The focus of the book, however, is an individual’s journey in hiding from those in power, being captured, escaping, being captured again, and ultimately [spoiler alert] not getting away or what she wants. “Finally!” I said to my husband after I finished reading this, “A dystopic novel that doesn’t have a happy ending!” In most stories, there’s some morally gray “happy” ending that gets the main character(s) what they want but with some sort of sacrifice. Here we have a main character that loses everything, and remains that way at the end, with no hope in sight. This is what a reader needs in order to truly understand what the end of the world would be like. No one wins.

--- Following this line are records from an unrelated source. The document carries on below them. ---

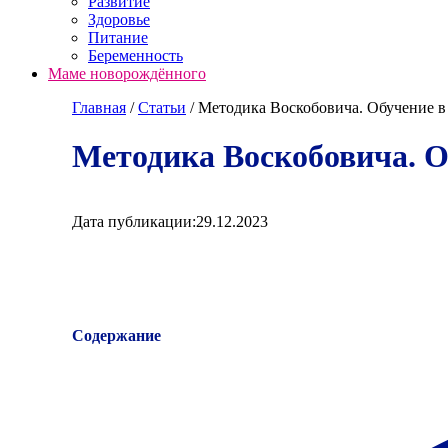
Развитие
Здоровье
Питание
Беременность
Маме новорождённого
Главная
/
Cтатьи
/
Методика Воскобовича. Обучение в
Методика Воскобовича. О
Дата публикации:
29.12.2023
Содержание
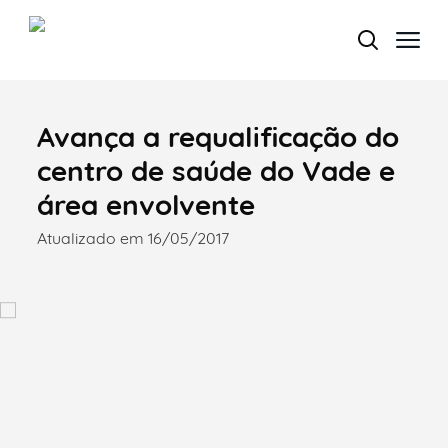
Avança a requalificação do
Termo de Pesquisa
centro de saúde do Vade e
área envolvente
Atualizado em 16/05/2017
Categorias gerais
Filtros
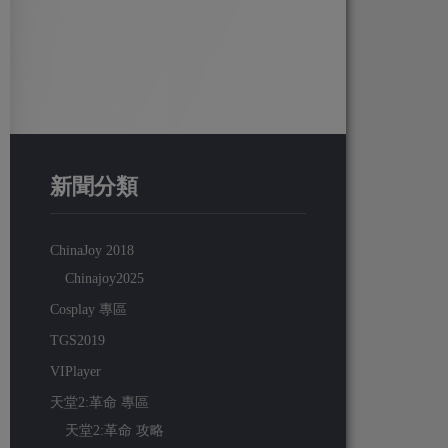
新聞分類
ChinaJoy 2018
Chinajoy2025
Cosplay 專區
TGS2019
VIPlayer
天堂2:革命 專區
天堂2:革命 攻略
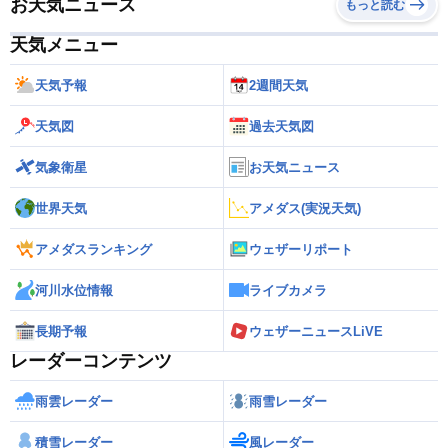
お天気ニュース
もっと読む
天気メニュー
天気予報
2週間天気
天気図
過去天気図
気象衛星
お天気ニュース
世界天気
アメダス(実況天気)
アメダスランキング
ウェザーリポート
河川水位情報
ライブカメラ
長期予報
ウェザーニュースLiVE
レーダーコンテンツ
雨雲レーダー
雨雪レーダー
積雪レーダー
風レーダー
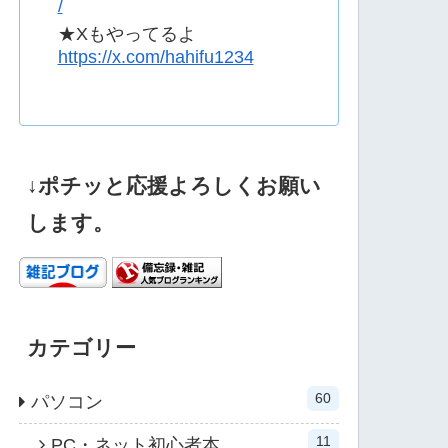
/
★Xもやってるよ
https://x.com/hahifu1234
↓ポチッと応援よろしくお願い
します。
カテゴリー
60
パソコン
11
PC・ネット初心者本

Several times within her journal, Cedar (the main character) writes about her future child’s growth, musing over the large numbers and small scale of each bit of growth. She admits that it all seems meaningless, but somehow important at the same time. Just like the end of the world—just like any other hyper-object—it’s too large or to small to comprehend, so she focuses on things that are her size. Her relationships with her moms, her dads, her sister, her grandmother, her “angel”, and the other pregnant women she meets along the way are what drives her. The crisis is endured by all, and so is not a concern that is discussed. It is there, all are aware of it, but every faction moves on their own for their own means. There’s no one group trying to save all of humanity, even those that they they are doing so are trying to create their own world.